Online auction giant eBay continues to seek ways to develop sustainable and efficient ways to power its data centres, with the news it has added a solar installation to a data centre in Utah.
The announcement was made in a blog posting, which boasted that the solar panel deployment is eBay’s largest solar installation to date.
The installation has taken place on the roof of eBay’s energy efficient Topaz data centre in Utah, which it developed back in 2010.
“The installation includes a 665 kilowatt (kW) solar power system, designed and installed by SPG Solar, featuring 72,000 square feet of solar panels, covering virtually every inch of roof space on the data centre,” wrote eBay’s Richard Brewer-Hay.
And it seems that eBay believes in addition to the environmental benefits of the solar panel installation, the cost of the project will pay for itself in just four years.
eBay said the Topaz solar panel installation, coupled with its 650 kW array and 500 kW Bloom Fuel cell installation at its San Jose headquarters, as well as its 100 kW solar array in Denver, brings eBay’s total renewable energy capacity to almost 2 Megawatts.
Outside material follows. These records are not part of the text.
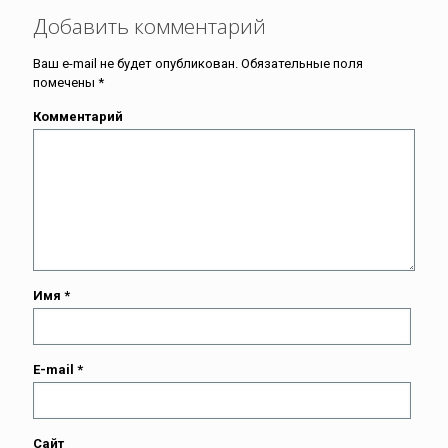
Добавить комментарий
Ваш e-mail не будет опубликован.
Обязательные поля
помечены
*
Комментарий
Имя
*
E-mail
*
Сайт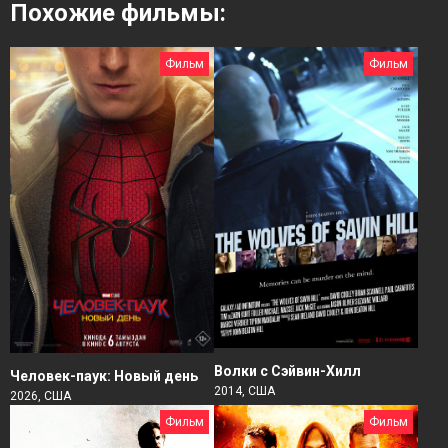
Похожие фильмы:
Фильм
Фильм
Волки с Сэйвин-Хилл
Человек-паук: Новый день
2014, США
2026, США
Фильм
Фильм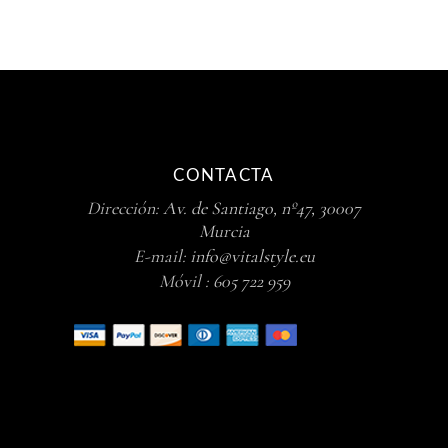
CONTACTA
Dirección:
Av. de Santiago, nº47, 30007
Murcia
E-mail:
info@vitalstyle.eu
Móvil :
605 722 959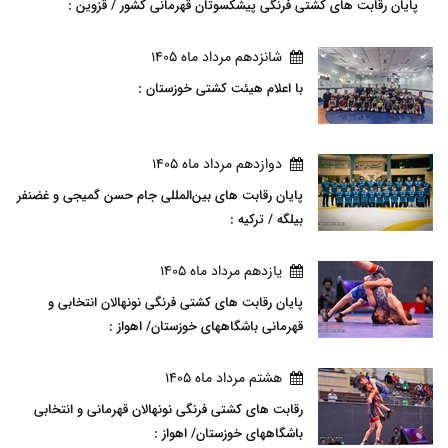
پایان رقابت های کشتی فرنگی پیشکسوتان قهرمانی کشور / قزوین :
شانزدهم مرداد ماه 1405
با اعلام هیئت کشتی خوزستان :
دوازدهم مرداد ماه 1405
پایان رقابت های بین‌المللی جام حسن گمیجی و غضنفر
بیلگه / ترکیه :
يازدهم مرداد ماه 1405
پایان رقابت های کشتی فرنگی نونهالان انتخابی و
قهرمانی باشگاههای خوزستان/ اهواز :
هشتم مرداد ماه 1405
رقابت های کشتی فرنگی نونهالان قهرمانی و انتخابی
باشگاههای خوزستان/ اهواز :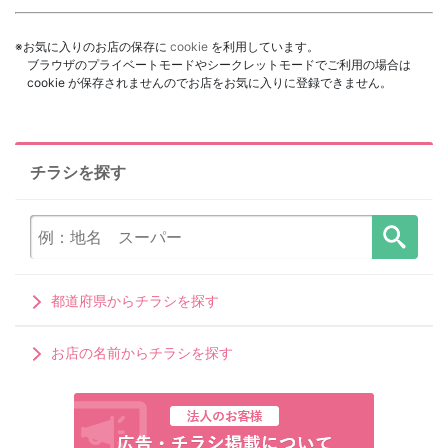
※お気に入りのお店の保存に
cookie
を利用しています。
ブラウザのプライベートモードやシークレットモードでご利用の場合は
cookie が保存されませんのでお店をお気に入りに登録できません。
チラシを探す
都道府県からチラシを探す
お店の名前からチラシを探す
“To put that in perspective, that’s equivalent to about 11 percent of our total US data centre electricity demand,” said eBay.
This last point is interesting as some experts have developed serious reservations about the ability of solar panels to help reduce the environmental impact of data centres. This is because of the proportion of the electricity or power that the solar panels can realistically provide data centres in their day to day operations.
This point was recently articulated by Amazon’s vice president and data centre guru James Hamilton in a blog posting.
Hamilton’s blog highlighted two big solar developments of late, namely Facebook using solar panels at its Oregon site, and Apple’s large solar farm at its iDataCenter in North Carolina.
Hamilton pointed out that Facebook’s 25 megawatt data centre at Prineville Oregon has a 100kW solar array. He admitted that this was a fairly large solar array, but in reality it only provides 0.4 percent of the overall facility power used at this data centre, i.e. just enough power to run the lighting.
Matters are not helped by the fact that the sun in Oregon spends the bulk of the time poorly positioned for power generation.
And likewise Apple’s iDataCenter in Maiden, North Carolina, has also been taken to task over its massive solar array.
Apple’s solar installation takes up 171 acres and is rated at a peak output of 20MW. But Hamilton said the actual power from that will be about 3.2MW, and he estimates that the total needs of the data centre is 78MW, another significant shortfall. In other words, America’s biggest commercial solar deployment is still only big enough to provide about four percent of a data centre’s power.
Hamilton’s blog posting also raised two other interesting points. Apple’s huge solar panel installation has required the controversial burning of 171 acres of forest.
His second point is somewhat ironic, in that solar installations typically require hot and sunny locations, but this sunny climate conversely is bad news for the cooling of the servers and kit inside the data centre.